# denon 2310/2311 or sony STR-DN1010



## rs16iandy (Mar 3, 2009)

hi guys looking for a new av amp i have been looking at the new sony STR-DN1010 or the denon 2310 or 2311
cheers andy


----------



## Dale Rasco (Apr 11, 2009)

Hi Andy, hope all is well. There are many options for a new receiver, can I ask what has you settled on Denon or Sony? Have you considered Onkyo or Pioneer Elite? Each has there strengths, I'm just curious as to what you are basing your decision on and what you are trying to achieve. 

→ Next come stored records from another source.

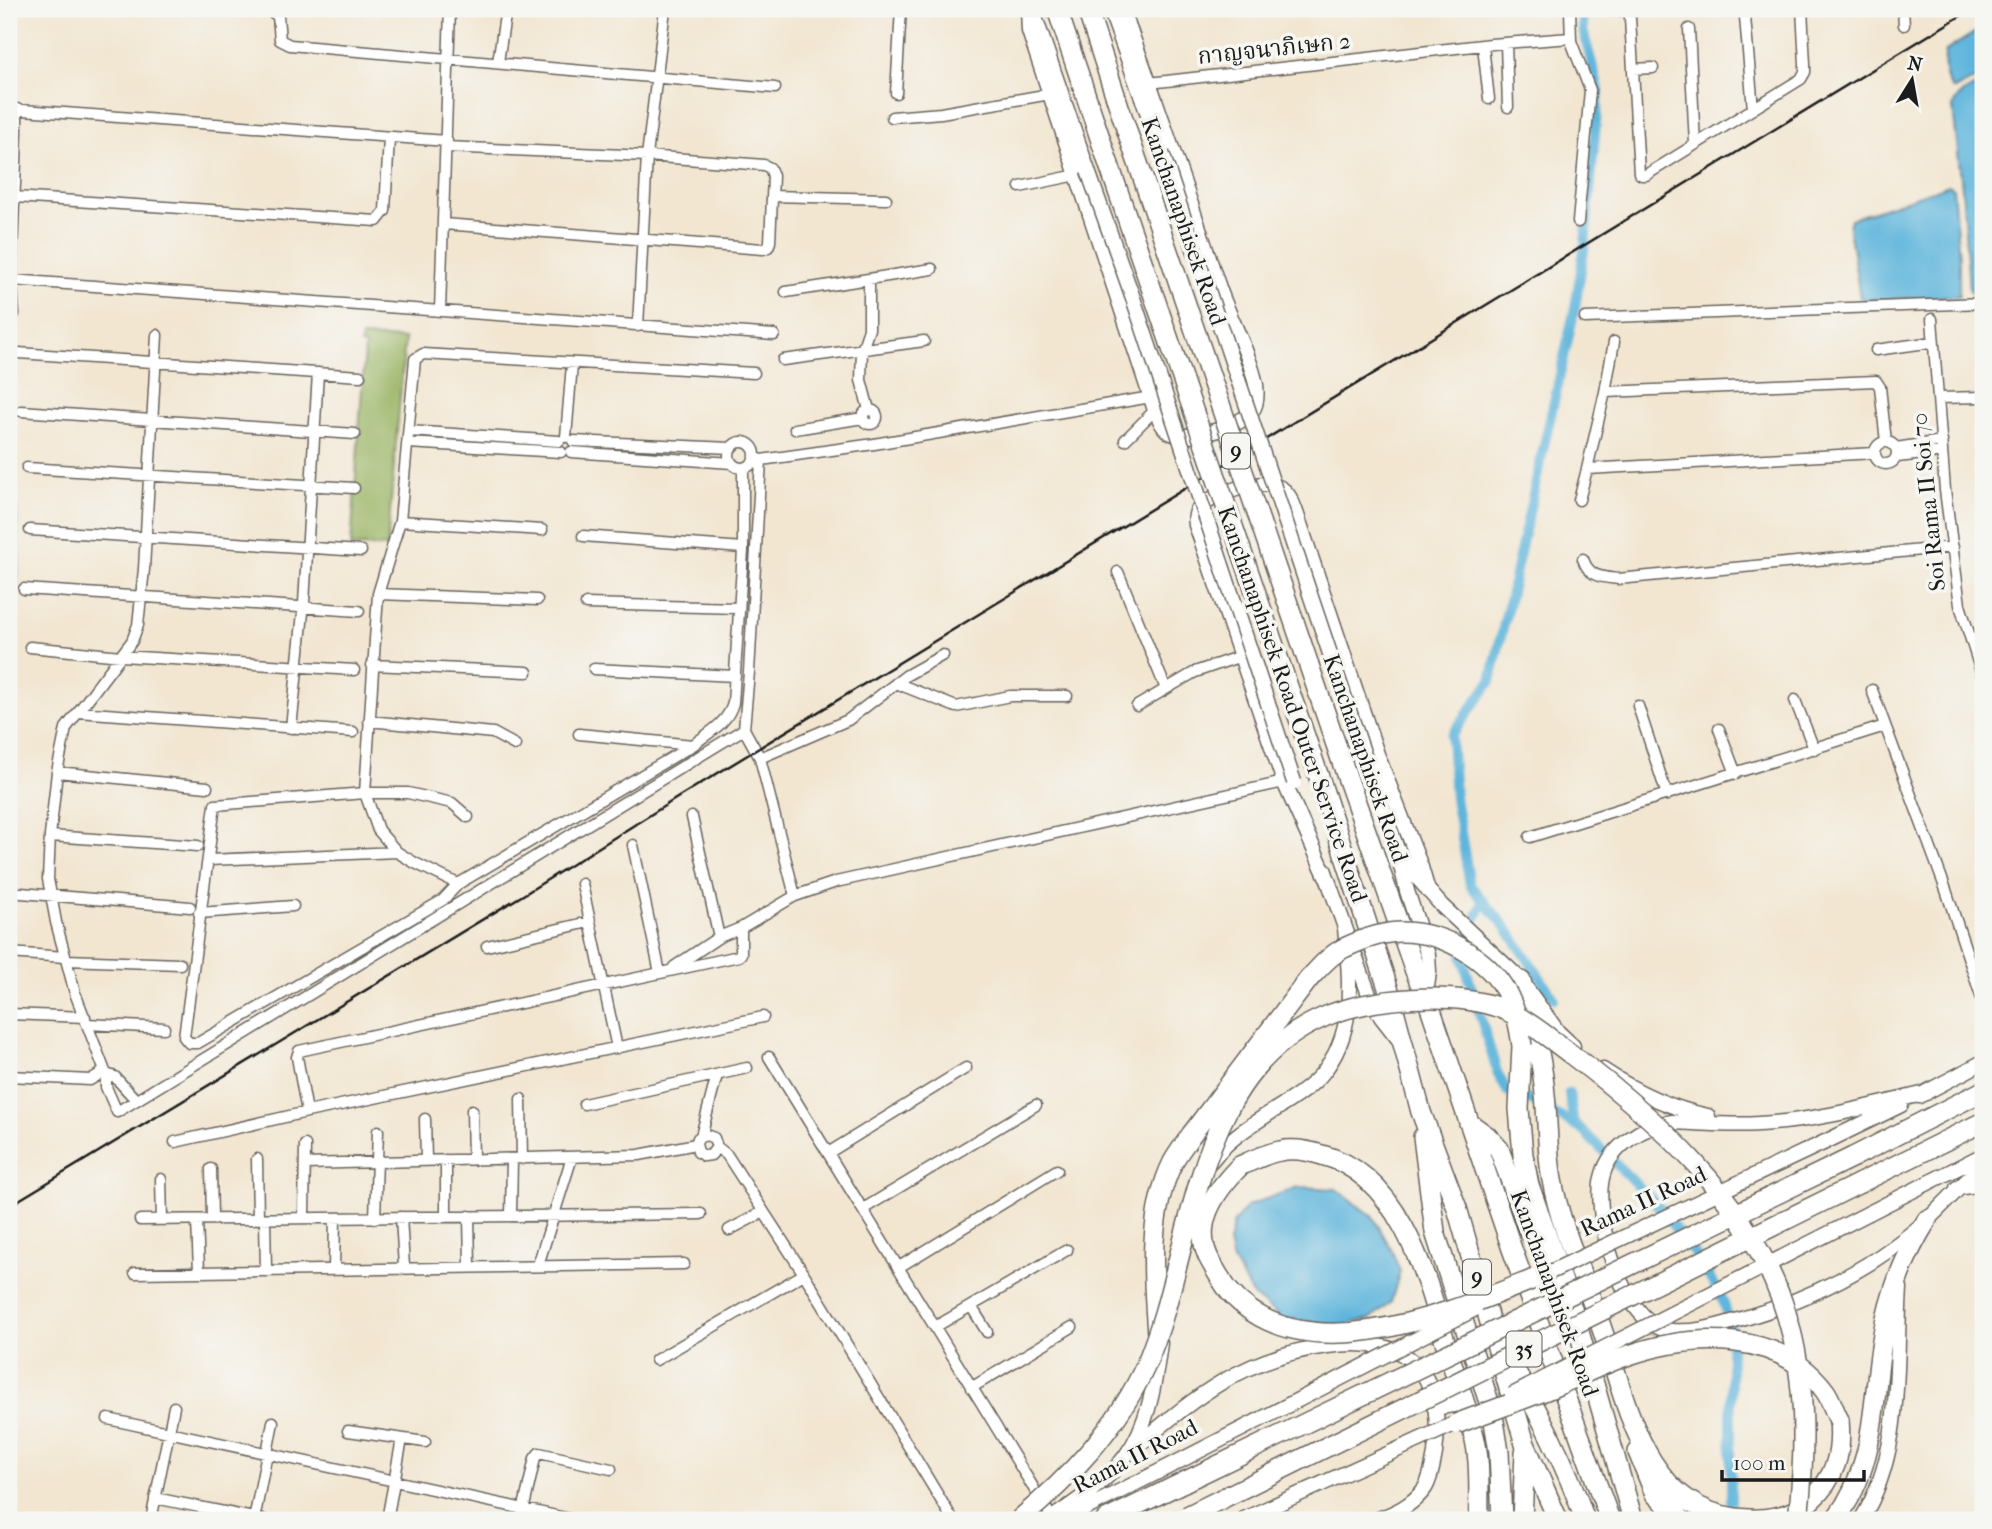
<svg xmlns="http://www.w3.org/2000/svg" width="1992" height="1529" viewBox="0 0 1992 1529" font-family="'IM FELL French Canon','Noto Serif Thai',serif">
<style>
.forest{fill:#9cb668;stroke:#5c6942;stroke-width:2}
.water{fill:#5fb5dc;stroke:#3e687c;stroke-width:2}
.lines{fill:none;stroke-linecap:round;stroke-linejoin:round}
.canal{stroke:#5fb5dc;stroke-width:10}
.river{stroke:#5fb5dc;stroke-width:18}
.street-casing{stroke:#67635b;stroke-width:13}
.secondary-casing{stroke:#67635b;stroke-width:17}
.highway-casing{stroke:#67635b;stroke-width:22}
.street{stroke:#fff;stroke-width:10}
.secondary{stroke:#fff;stroke-width:14}
.highway{stroke:#fff;stroke-width:19}
.rail{stroke:#1c1c1c;stroke-width:2.5}
.secondary-bridge-casing{stroke:#67635b;stroke-width:17;stroke-linecap:butt}
.highway-bridge-casing{stroke:#67635b;stroke-width:22;stroke-linecap:butt}
.secondary-bridge{stroke:#fff;stroke-width:14}
.highway-bridge{stroke:#fff;stroke-width:19}
.labels{text-anchor:middle;stroke-width:7;stroke-linejoin:round;paint-order:stroke}
.shield{fill:#f6f6f2;stroke:#5d5d5c;stroke-width:2}
.shield-label{font-size:21px;font-weight:bold;fill:#1c1c1c}
.street-label{font-size:23px;fill:#1c1c1c;stroke:#f6f6f2}
</style>
<rect width="100%" height="100%" fill="#f6f6f2"/>
<filter id="ink" filterUnits="userSpaceOnUse"><feTurbulence type="fractalNoise" baseFrequency=".0143" numOctaves="2"/><feDisplacementMap in="SourceGraphic" scale="14" xChannelSelector="R" yChannelSelector="G"/><feConvolveMatrix kernelMatrix="1 2 1 2 8 2 1 2 1" color-interpolation-filters="sRGB"/></filter>
<filter id="wash" filterUnits="userSpaceOnUse"><feTurbulence type="fractalNoise" baseFrequency=".00686" numOctaves="4" result="noise"/><feDisplacementMap in="SourceGraphic" scale="28" xChannelSelector="R" yChannelSelector="G"/><feGaussianBlur stdDeviation="1.57" result="paint"/><feColorMatrix in="noise" values="0 0 0 0 0 0 0 0 0 0 0 0 0 0 0 0 0 1.4 0 .05"/><feComposite in="paint" operator="in"/></filter>
<g filter="url(#wash)">
<rect width="100%" height="100%" fill="#f2e6d1"/>
<path class="forest" d="M362 337 405 339 387 547 351 546 365 346 360 345Z"/>
<path class="water" d="M1983 27V75L1956 89H1952C1945 80 1943 62 1946 51Z
M1983 83V296C1977 296 1971 294 1969 288L1962 187 1953 108C1956 93 1971 89 1983 83Z
M1949 185 1953 188 1959 258V296L1867 300 1860 298 1849 227 1851 219Z
M1298 1187 1336 1189 1374 1218 1391 1249 1400 1271 1391 1302 1370 1319 1340 1326 1282 1318 1253 1296 1233 1261 1229 1243 1233 1224 1247 1206Z"/>
<g class="lines">
<path class="canal" d="M1484 900 1465 942 1462 956 1497 1072 1507 1091 1532 1101 1580 1128 1658 1206 1697 1257 1723 1300 1731 1328V1501
M1554 998 1506 927 1470 885 1455 798 1451 736 1491 681 1575 308 1585 244 1599 90 1583 30 1582 9
M1569 1093 1574 1125"/>
<path class="river" d="M9 508 11 561 9 587"/>
</g>
</g>
<g filter="url(#ink)">
<g class="lines">
<g class="street-casing">
<path id="street" d="M228 9 270 11 278 16 280 40 290 45 775 88
M1570 9 1571 41 1590 90 1578 222
M1903 9 1904 25
M587 11V9
M1610 11 1641 9
M1745 17 1753 109
M1630 18 1639 173 1642 175H1646L1801 79 1805 72V64L1802 9
M1689 29 1695 144
M1506 43 1508 107
M1483 46 1489 99
M498 62 506 9
M1633 69 1653 68
M1149 83 1491 44 1571 38
M896 93 901 9
M9 109 447 141
M892 117 941 113 1050 94
M1020 187 1077 175
M772 196 886 199
M15 197 377 221 385 211 389 138
M444 224 763 249 768 247 770 242 773 176 770 168 764 165 647 156 446 147
M11 280 774 335
M869 281V329L862 350 861 380 869 410
M786 292 932 269
M440 311 450 9
M14 314C8 246 18 178 17 109
M1585 318 1983 303
M1932 319 1945 490 1960 605 1983 678
M638 326 647 156 665 9
M157 335 144 569 138 625 132 641 66 728 57 772 50 836 48 879 56 922 75 993 106 1074V1087L117 1112 744 729 749 672 761 460
M1876 350 1933 342
M18 353 360 376
M783 360 924 341
M1605 392 1614 342
M1939 398 1983 397
M863 417a7 7 0 1 1 14 0a7 7 0 1 1-14 0Z
M21 411 355 434
M795 429 863 418
M409 431 559 441
M566 437 572 364
M1125 440 1155 410
M573 441 731 448
M1875 453a11 11 0 1 1 22 0a11 11 0 1 1-22 0Z
M729 455a13 13 0 1 1 26 0a13 13 0 1 1-26 0Z
M408 443 561 452
M1896 448 1942 441
M571 452 732 463
M1875 453 1587 469 1605 392 1876 381 1880 387 1886 442
M755 457 761 460 874 444 1151 397
M1897 457 1942 452
M27 468 354 488
M1579 500 1587 469
M400 521 542 530
M30 530 361 551
M583 536 743 548
M1583 559C1589 577 1601 577 1618 579L1953 547
M1118 572 1166 689
M24 589 359 611
M378 594 537 600
M586 604 738 608
M30 647 121 656 354 670
M372 665 527 672
M594 669 735 676
M896 683 956 707 1010 696H1067
M1872 690 1946 890 1983 1002
M1795 700 1814 749
M1137 706 1195 672 1241 656
M1638 706 1667 795
M78 712 353 732
M369 721 493 733 515 745
M291 728 304 603 318 373
M744 729 760 758 795 896 836 882 1284 782
M1719 729 1736 774
M579 734 693 745
M760 758 848 720 907 675 943 655
M57 772 207 787
M468 817 452 803 408 793H365L215 805 184 1037 189 1043H198L443 900 458 884 693 745C708 733 728 723 733 703L743 551V468
M692 817 719 937
M50 836 198 846
M1530 837 1885 726
M633 845 660 973
M208 860 397 852
M458 884 415 863 397 852 378 830 365 793 378 594 400 521 415 359 423 354 754 373
M582 884 617 1048
M9 892 190 907
M199 913 293 906
M487 946 589 922
M9 953 65 957
M66 960 180 964
M674 967 719 937 741 928 795 896
M9 1014 85 1017
M87 1024 164 1028
M769 1057 1052 1518
M106 1074 115 1077 136 1100
M9 1076 90 1080 105 1071
M521 1099 522 1159
M584 1104 747 1068
M472 1110 473 1159
M307 1112 297 1057 299 1051 739 956 741 954V928
M425 1119 426 1160
M701 1136 717 1075
M175 1142 307 1112 763 1017
M717 1147 727 1155 804 1274 953 1520
M828 1153 966 1068
M257 1159 258 1219
M446 1160V1217
M306 1164 639 1155 696 1144 698 1138 706 1135 714 1138 717 1147 711 1155 704 1156 698 1152 696 1144
M211 1169 212 1219
M161 1179 162 1220
M863 1209 1036 1105
M511 1215 512 1159
M469 1216 470 1266
M401 1217 404 1267
M304 1218 305 1145
M375 1218 378 1131
M265 1219 266 1270
M140 1220 701 1214
M197 1220 199 1271
M729 1230 763 1212
M538 1265 572 1157
M899 1267 1057 1170
M334 1269 335 1219
M135 1273 684 1264
M971 1306 987 1332
M935 1327 1067 1250
M656 1360 804 1274
M971 1388 1072 1327
M108 1419 575 1520
M348 1431 425 1442
M155 1498 264 1520
M151 1520 174 1407
M254 1520 273 1422
M387 1520 402 1439
M521 1520 535 1458 539 1453 611 1469"/>
</g>
<g class="secondary-casing">
<path id="secondary" d="M1028 9 1029 31 1050 94 1155 410C1160 419 1163 431 1174 434 1191 441 1242 426 1252 411 1257 404 1257 393 1256 385 1249 351 1229 318 1218 285 1187 193 1157 100 1122 9
M1110 9 1162 153
M1035 17 1088 171
M1366 761 1397 849 1407 891 1428 955 1429 972 1426 994
M1397 849 1414 874 1442 906 1519 978 1558 1032 1573 1046
M1324 869 1371 1000 1382 1018 1400 1041
M1326 876 1284 782 1196 525C1195 519 1195 513 1199 509 1212 493 1265 476 1282 489 1292 496 1296 513 1300 524L1377 754 1420 864 1428 891
M1603 1070C1636 1092 1669 1108 1708 1116
M1926 1093C1871 1106 1816 1121 1759 1124 1730 1126 1701 1123 1672 1122 1644 1125 1611 1146 1603 1174 1591 1213 1621 1321 1667 1330 1692 1335 1721 1325 1745 1318 1812 1298 1873 1268 1926 1221 1946 1203 1962 1183 1983 1166
M1919 1096 1983 1062
M1823 1143 1901 1105
M1211 1161C1228 1139 1250 1126 1273 1111 1289 1101 1307 1090 1320 1076 1357 1034 1350 980 1345 928
M1957 1188 1975 1185 1983 1188
M1869 1213 1983 1155
M1133 1450C1193 1397 1246 1356 1327 1346 1349 1343 1375 1343 1396 1351 1436 1368 1440 1416 1435 1453 1433 1464 1431 1479 1425 1488 1413 1505 1395 1513 1376 1520
M1049 1520C1075 1503 1106 1482 1125 1457 1149 1425 1155 1382 1160 1343
M1063 1520 1162 1470
M1861 1520C1904 1452 1895 1365 1900 1288"/>
</g>
<g class="highway-casing">
<path id="highway" d="M1057 9 1109 165
M1087 9 1127 131
M1345 771 1415 971 1430 1007 1512 1249 1610 1520
M1319 777 1389 991 1421 1112 1457 1208 1525 1444 1558 1520
M1521 981C1532 1018 1542 1056 1545 1095 1548 1123 1547 1152 1552 1180 1561 1230 1584 1277 1601 1326 1626 1398 1642 1506 1735 1518 1762 1521 1788 1519 1810 1501 1836 1478 1842 1453 1839 1420
M1522 1046 1519 1109 1523 1155 1529 1185 1574 1314 1633 1520
M1469 1123 1487 1136 1499 1149 1530 1233 1539 1247 1552 1257
M1423 1137 1435 1232 1493 1415 1499 1452 1502 1520
M1853 1157 1983 1091
M1240 1166C1253 1160 1267 1153 1280 1151 1294 1148 1309 1151 1322 1155 1398 1174 1425 1272 1444 1338 1454 1372 1467 1406 1475 1440 1481 1465 1478 1495 1479 1520
M1860 1183 1983 1122
M1157 1334C1153 1277 1147 1215 1173 1162 1178 1153 1185 1144 1191 1135
M1508 1357C1537 1410 1566 1463 1585 1520
M1436 1405 1463 1401
M1638 1452 1655 1494 1682 1520
M1106 1520 1184 1482
M1522 1520 1525 1452
M1835 1520C1882 1458 1870 1390 1886 1319 1894 1284 1908 1250 1927 1220"/>
</g>
<use href="#street" class="street"/>
<use href="#secondary" class="secondary"/>
<use href="#highway" class="highway"/>
<path class="rail" d="M9 1206 528 892 677 798 1972 9"/>
<g class="secondary-bridge-casing">
<path id="secondary-bridge" d="M1162 153 1366 761
M1088 171 1133 298 1294 782
M1527 1283 1823 1143
M1512 1395 1869 1213
M1162 1470 1475 1309
M1242 1520 1463 1420"/>
</g>
<g class="highway-bridge-casing">
<path id="highway-bridge" d="M1127 131 1345 771
M1109 165 1319 777
M1191 1135 1308 980C1319 968 1330 955 1344 948 1361 940 1383 932 1401 932 1446 932 1495 961 1512 1004 1518 1017 1520 1032 1522 1046
M1240 1166C1215 1191 1189 1227 1212 1264 1217 1273 1223 1283 1229 1291 1302 1376 1450 1312 1534 1279
M1456 1424C1489 1411 1523 1400 1556 1386 1580 1376 1604 1363 1629 1355 1694 1333 1780 1330 1825 1391 1831 1399 1834 1411 1839 1420
M1184 1482 1853 1157
M1187 1516 1860 1183
M1019 1520C1070 1477 1117 1428 1145 1367 1196 1250 1189 1075 1324 1017 1370 997 1453 991 1500 1008 1526 1018 1549 1038 1572 1055 1657 1119 1745 1198 1782 1301 1807 1371 1806 1447 1798 1520"/>
</g>
<use href="#secondary-bridge" class="secondary-bridge"/>
<use href="#highway-bridge" class="highway-bridge"/>
</g>
</g>
<g class="labels">
<g class="shield">
<rect x="1222" y="433.5" width="28" height="35" rx="5"/>
<rect x="1463" y="1259.5" width="28" height="35" rx="5"/>
<rect x="1506.5" y="1331.5" width="35" height="35" rx="5"/>
</g>
<g class="shield-label">
<text x="1236" y="458">9</text>
<text x="1477" y="1284">9</text>
<text x="1524" y="1356">35</text>
</g>
<g class="street-label">
<text transform="translate(1274 48) rotate(-6)" y="8">กาญจนาภิเษก 2</text>
<text transform="translate(1184 221) rotate(71)" y="8">Kanchanaphisek Road</text>
<text transform="translate(1928 502) rotate(-96)" y="8">Soi Rama II Soi 70</text>
<text transform="translate(1293 704) rotate(71)" y="8">Kanchanaphisek Road Outer Service Road</text>
<text transform="translate(1366 758) rotate(71)" y="8">Kanchanaphisek Road</text>
<text transform="translate(1643 1201) rotate(-25)" y="8">Rama II Road</text>
<text transform="translate(1555 1293) rotate(70)" y="8">Kanchanaphisek Road</text>
<text transform="translate(1135 1456) rotate(-27)" y="8">Rama II Road</text>
</g>
</g>
<rect width="1992" height="1529" fill="none" stroke="#f6f6f2" stroke-width="35"/>
<g transform="translate(1912 80) rotate(11)" stroke="#f6f6f2" stroke-width="5" paint-order="stroke">
<path d="M0-5L12 26L0 18L-12 26Z" fill="#1c1c1c"/>
<text y="-10" font-size="19" font-weight="bold" text-anchor="middle" fill="#1c1c1c">N</text>
</g>
<path d="M1722 1470v10h142v-10" fill="none" stroke="#1c1c1c" stroke-width="3.5"/>
<text x="1733" y="1470" font-size="21" fill="#1c1c1c" stroke="#f6f6f2" stroke-width="5" paint-order="stroke">100 m</text>
</svg>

Is it more music based or movie based? 
How big of a room are you trying to fill with sound?
Are you trying to keep within a certain budgeted amount?
What type of speakers are you running?

I am not too up on the Sony's but I know Denon's sound great as long as you have the power to push the speakers but that can be said for any receiver. I personally have a Pioneer Elite however; I just setup my boss, a co-worker and a neighbor with Onkyo 807's and they sound absolutely wonderful and they got a great deal on them at accessories4less.com.


----------



## rs16iandy (Mar 3, 2009)

I was original looking at a Sony str2400es because like Sony. But then I was looking at the denon avr 2310 what hifi have given it 5stars and rate it the best buy in the £500 to £1000 range. But then I noticed denon have a new range and the avr 2311 looks promising all my speakers are mission and I have 2 dig subwoofers. I'm only using 5.1 but hope to be moving soon and going 7.1 /7.2
_Posted via Mobile Device_


----------



## Jungle Jack (Jul 28, 2009)

Hello,
My vote would be for the Denon. The Bench Test for the 2000 Dollar STR-DA5400ES was disappointing to be kind. Moreover, the 2310 offers Audyssey's excellent MultEQ.
Cheers,
JJ


----------



## bambino (Feb 21, 2010)

I'm partial to Denon, they have always been a good company with a good rep. Allthough when i set up the other room in our house i think i'm going to give Onkyo a shot (heard nothing but good about them).:T


----------



## rs16iandy (Mar 3, 2009)

I'm thinking denon avr 2311. I was reading a review and it said the onkyo lacks dynamics at lower volumes compared to the denon. But still open to ideas
_Posted via Mobile Device_


----------



## bambino (Feb 21, 2010)

Good choice! But also wouldn't be bad to do some more research just to see if there is something else out there to suit your needs.:sn:


----------



## rs16iandy (Mar 3, 2009)

The one I almost brought was a Sony str2400es but there quite old now.
_Posted via Mobile Device_


----------